We do not think that Carahsoft has shown that the agency's determination to procure the same, internally-hosted EPPAS software system was unreasonable. The protester's position is essentially that the agency can contract for the services necessary to create and maintain more than one system, and that therefore the agency itself will not be burdened. The protester ignores the duplication of effort to the agency of having two different software systems serviced by two contractors and the reality that the agency, in its oversight capacity, would expend more time monitoring and evaluating the work of two contractors rather than one. In this regard, an agency may place restrictions in a solicitation when its aim is to establish a single contractor's responsibility for a technical system so that the government is relieved of the need to analyze the source of technical problems and to avoid –finger pointing— between contractors, Tucson Mobilephone, Inc., B-256802, July 27, 1994, 94-2 CPD para. 45 at 3, or to ensure the technical integrity and performance of a computer system. MASSTOR Sys. Corp., B'211240, Dec. 27, 1983, 84-1 CPD para. 23 at 3; see also Pacific Northwest Bell Tel. Co., Mountain States Tel. Co., B-227850, Oct. 21, 1987, 87-2 CPD para. 379 at 5 (describing protests that were denied where multiple acquisitions would involve unacceptable technical risks or defeat a requirement for interchangeability or compatibility within a computer system, or where a single contractor was required to ensure the effective coordination of interrelated tasks).

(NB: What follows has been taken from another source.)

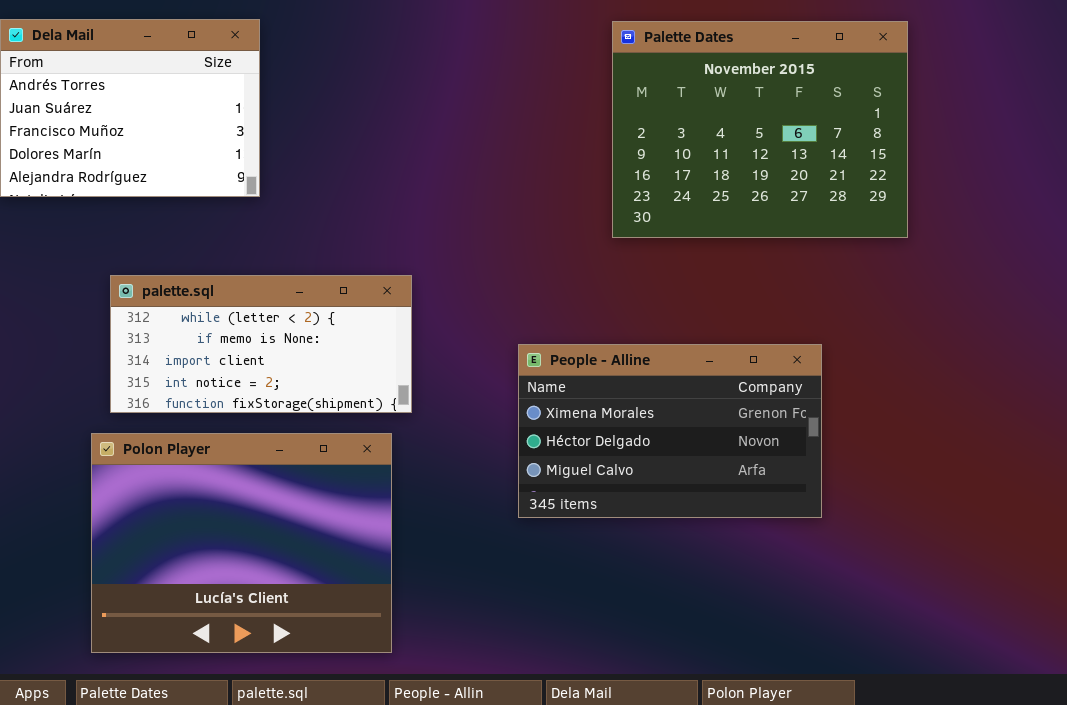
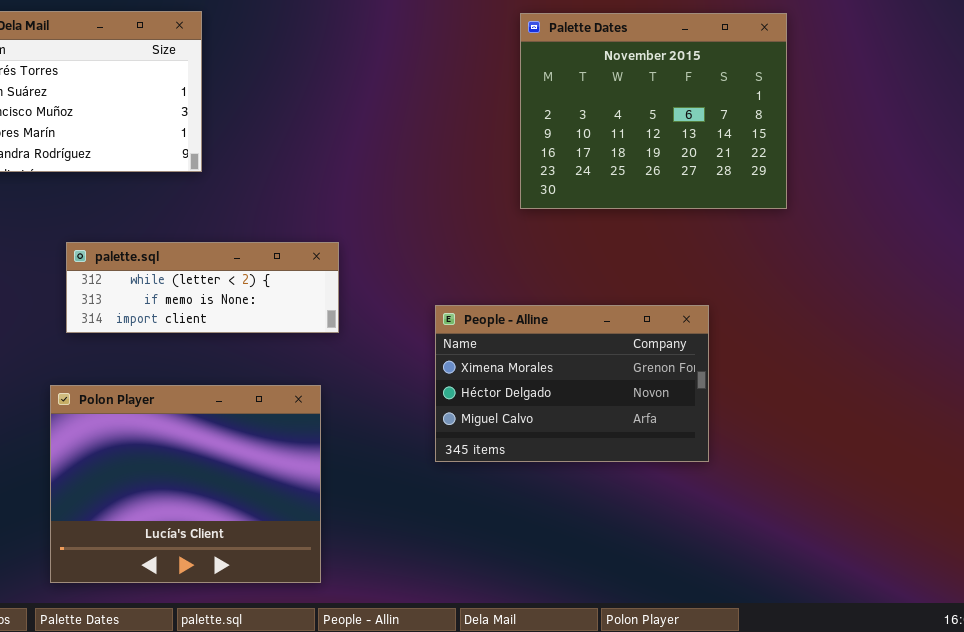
palette.sql: [110,275,412,413] -> [66,242,339,333], resized

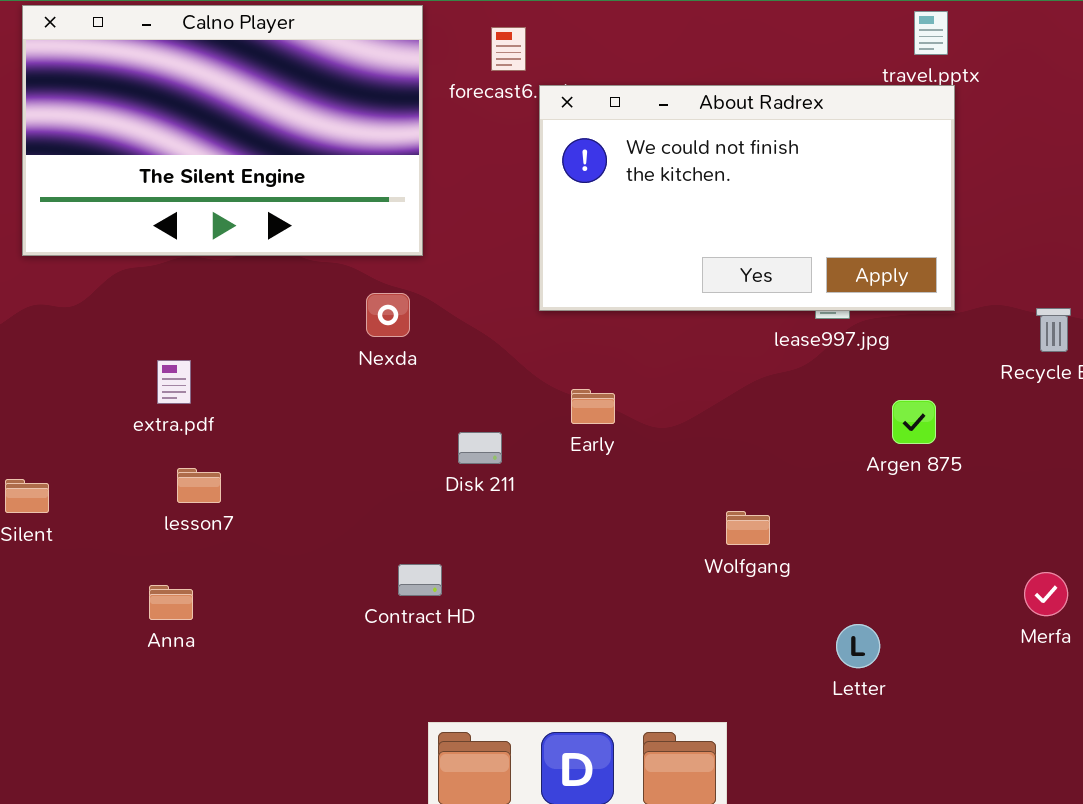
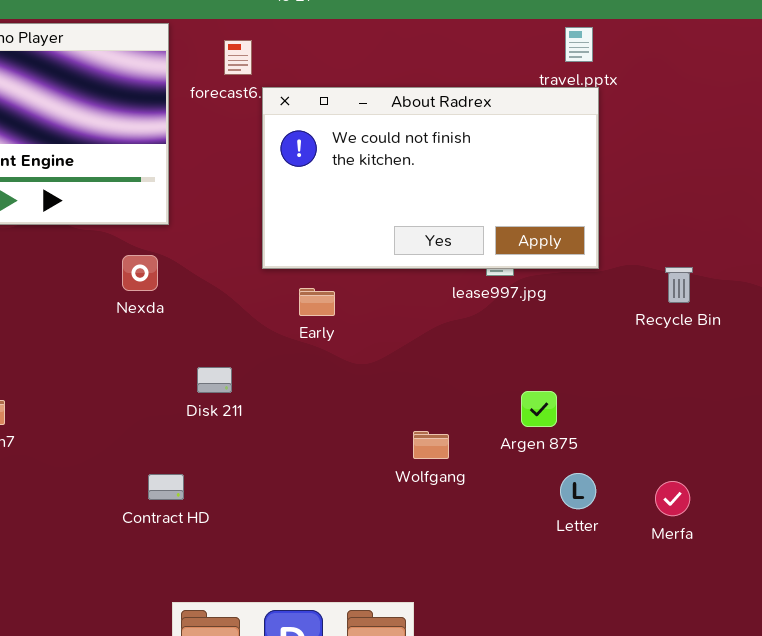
Early: [571,389,615,424] -> [299,288,335,316], moved
Argen 875: [892,400,936,444] -> [521,391,557,427], moved
Letter: [836,624,880,668] -> [560,473,596,509], moved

The protester also asserts that the government generally is moving in the direction of external hosting of software, in order to divest itself entirely of its systems management responsibilities, and that from a total business management perspective it makes sense for the agency to remove the solicitation requirement that the EPPAS be capable of being internally hosted. Whatever the merits of that argument, in this particular case, DOJ is constrained by the requirement that the FBI's EPPAS be housed internally. We believe that the agency had a reasonable basis, given that constraint and its need for efficiency, to conclude that there are certain advantages associated with the purchase of identical software systems in furtherance of the agency's performance appraisal modernization efforts.

The protest is denied.

Anthony H. Gamboa
General Counsel



[1] GovWorks is a franchise fund established in the Department of Interior to provide administrative procurement services to federal agencies. DOJ entered into an agreement with GovWorks for procurement support in connection with this acquisition.

[2] Components include multiple offices, boards, and divisions, and bureaus such as the Federal Bureau of Investigation (FBI), Federal Bureau of Prisons, Drug Enforcement Administration, U.S. Marshals Service, Office of Justice Programs, and the Bureau of Alcohol, Tobacco, Firearms and Explosives.

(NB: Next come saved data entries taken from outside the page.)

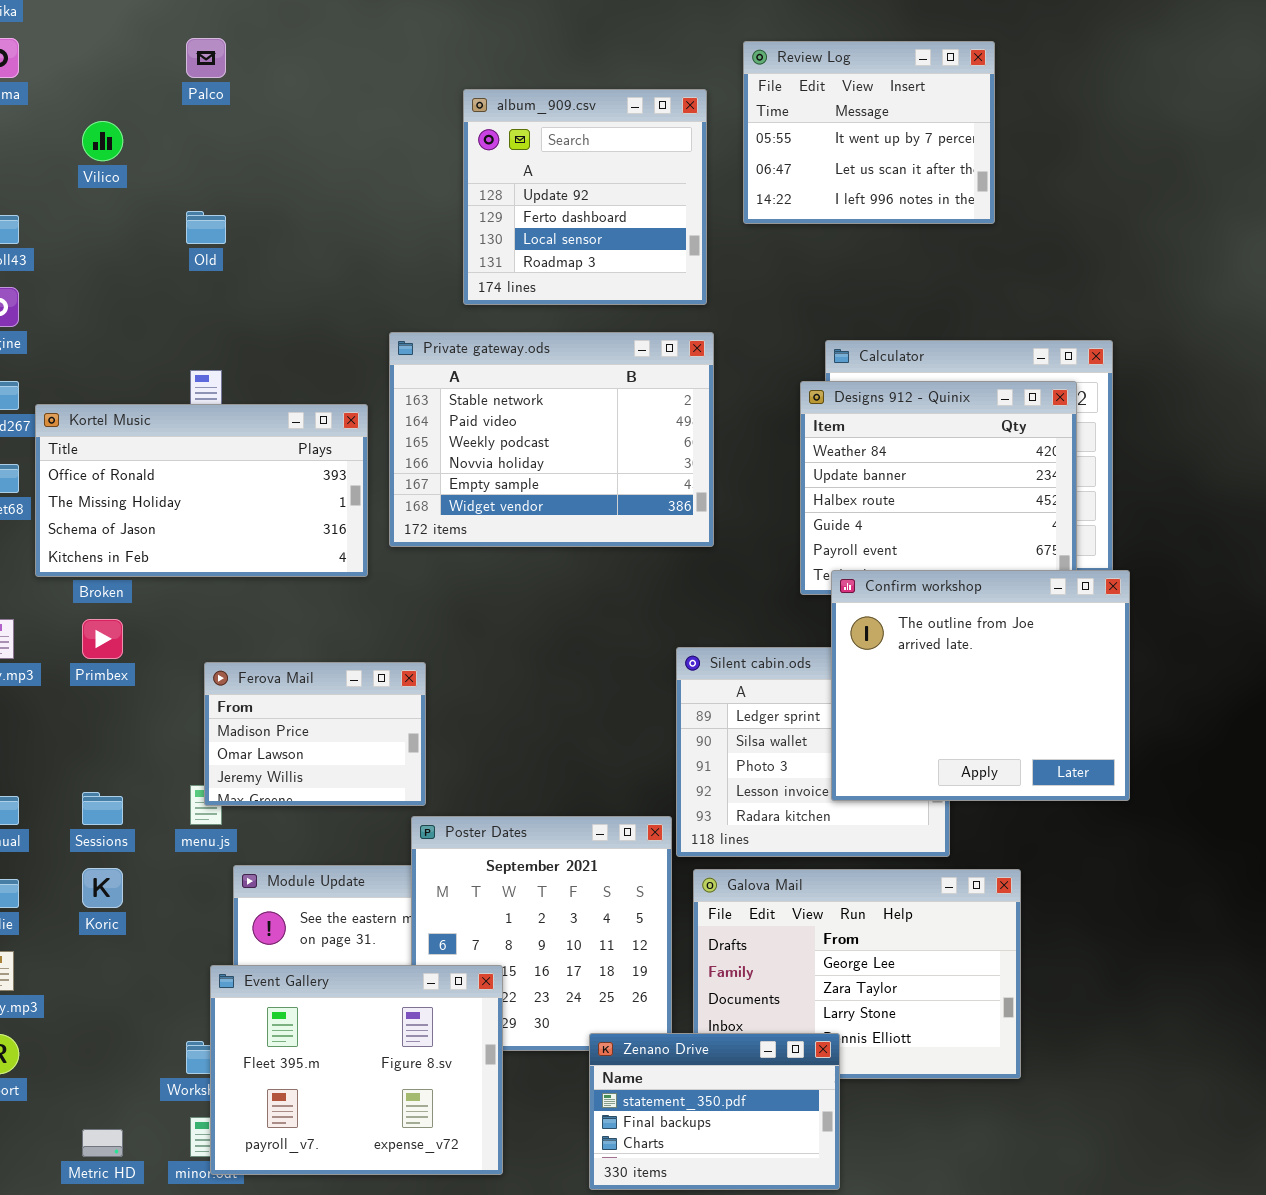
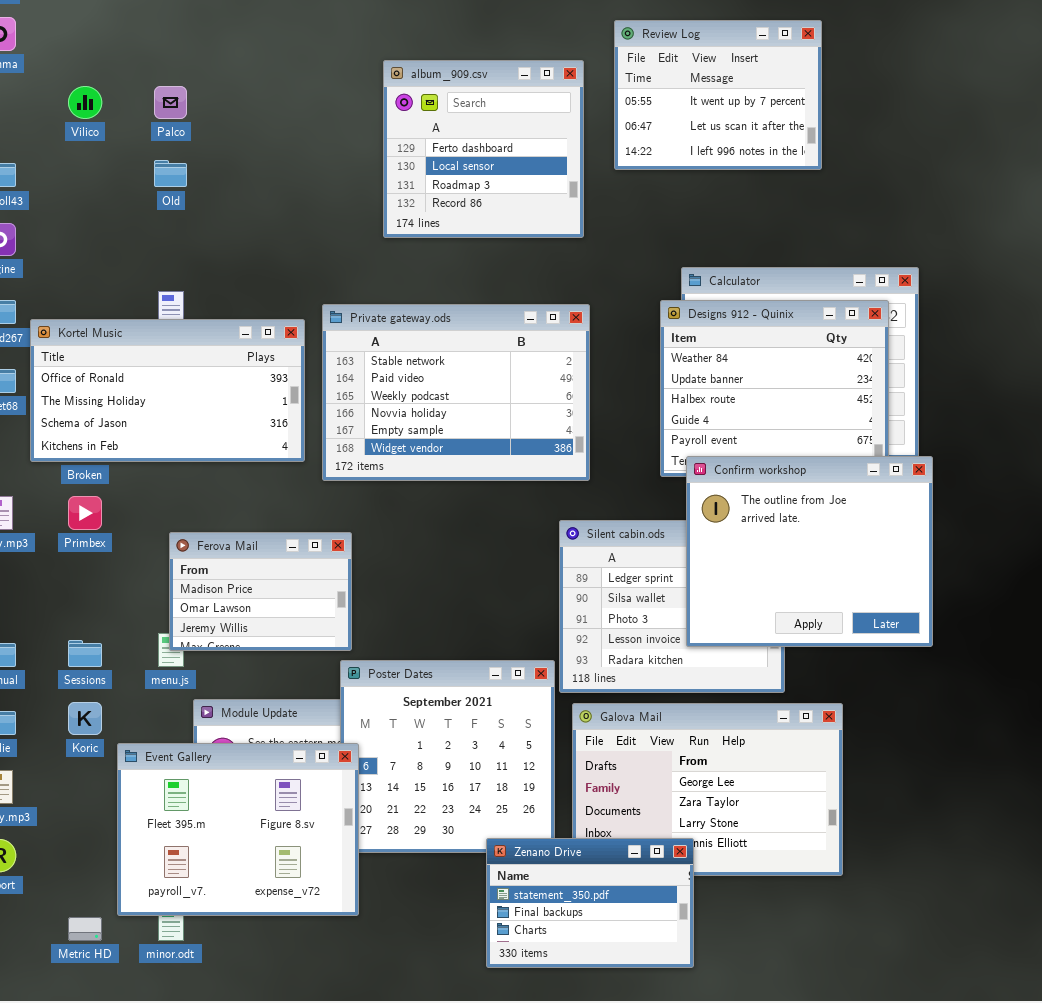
Palco: [186,38,226,78] -> [154,86,187,119], moved
album_909.csv: [463,89,707,305] -> [383,60,584,238], scrolled down 1 row
Private gateway.ods: [389,332,714,547] -> [322,304,590,481], moved
Event Gallery: [210,965,503,1175] -> [117,743,359,916], moved

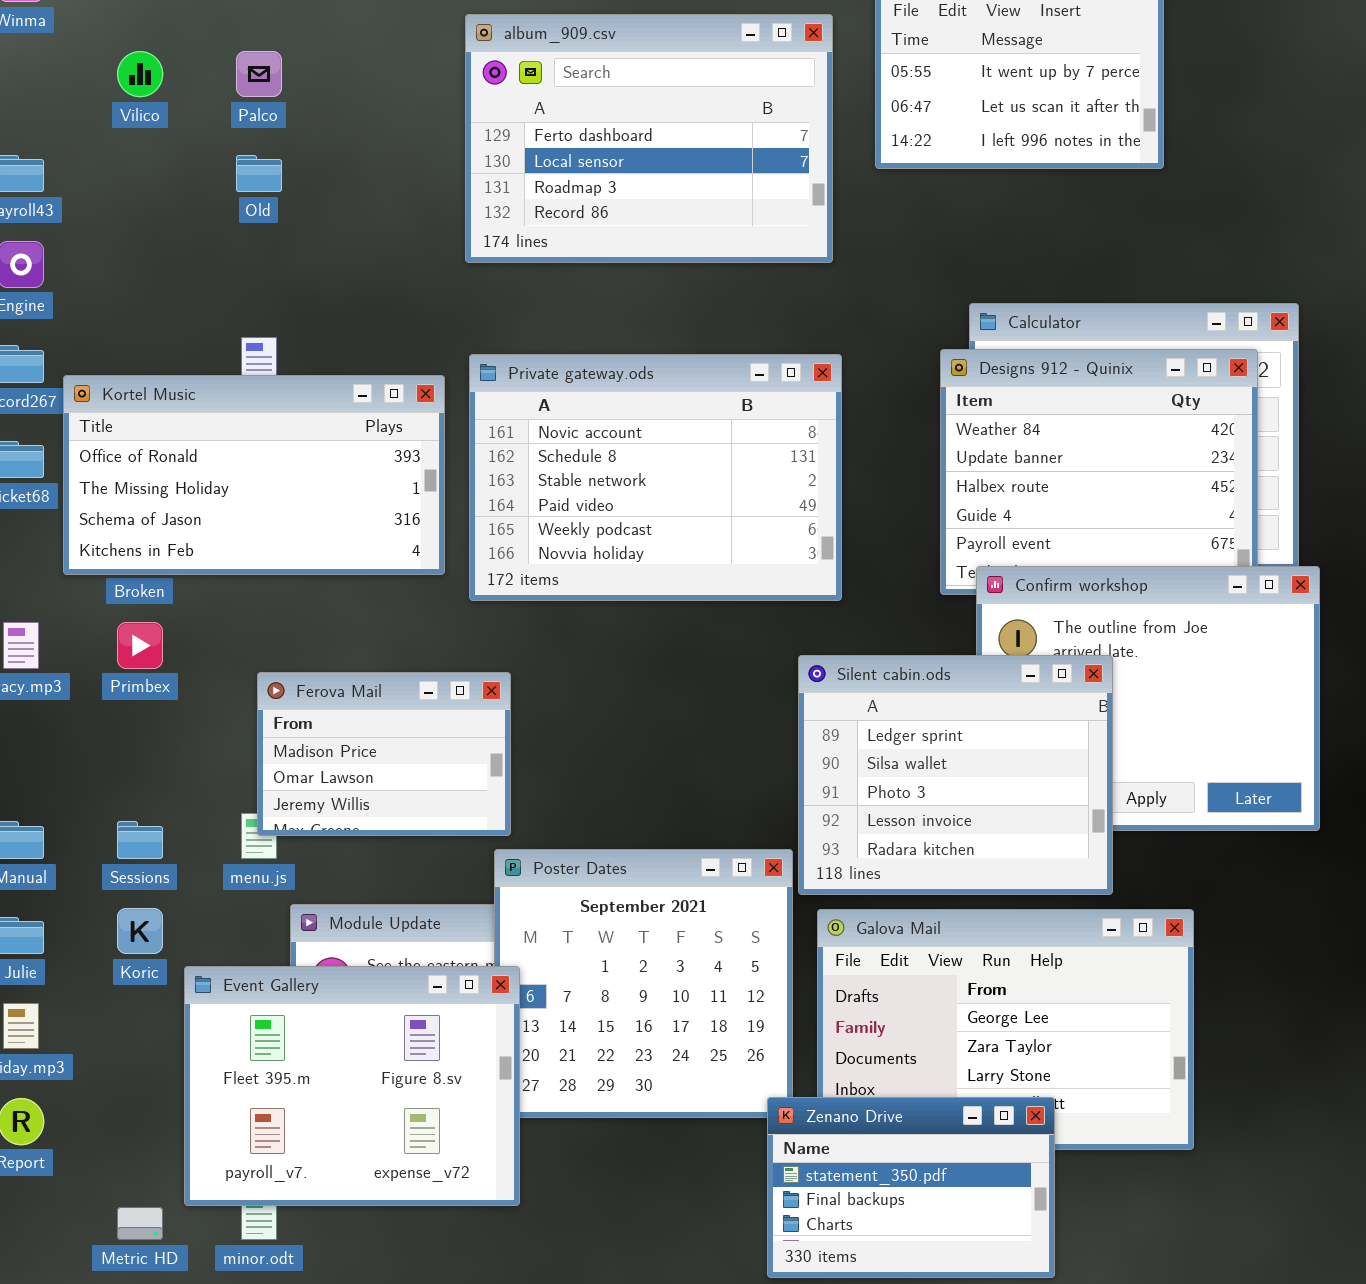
album_909.csv: [383,60,584,238] -> [465,14,833,263], resized
Private gateway.ods: [322,304,590,481] -> [469,354,842,601], scrolled up 2 rows
Silent cabin.ods: [559,520,785,693] -> [798,655,1113,895], raised
Zenano Drive: [486,838,694,968] -> [767,1097,1055,1278], moved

[3] Because, as explained below, we deny Carahsoft's protest that the solicitation improperly limited competition by requiring a software package that can be internally hosted, we need not reach Carahsoft's other bases of protest--i.e., that the agency's decision to procure the certification and accreditation for the new software system separate from the system itself is unreasonable, and that the agency's decision not to allow fixed-price quotations is unreasonable. Carahsoft concedes that it does not offer a software package that can be internally hosted. Accordingly, Carahsoft is not an interested party under our Bid Protest Regulations to challenge either the agency's decision to procure the certification and approval separately or to prohibit fixed-price quotations. See 4 C.F.R. sect. 21.0(a) (2005).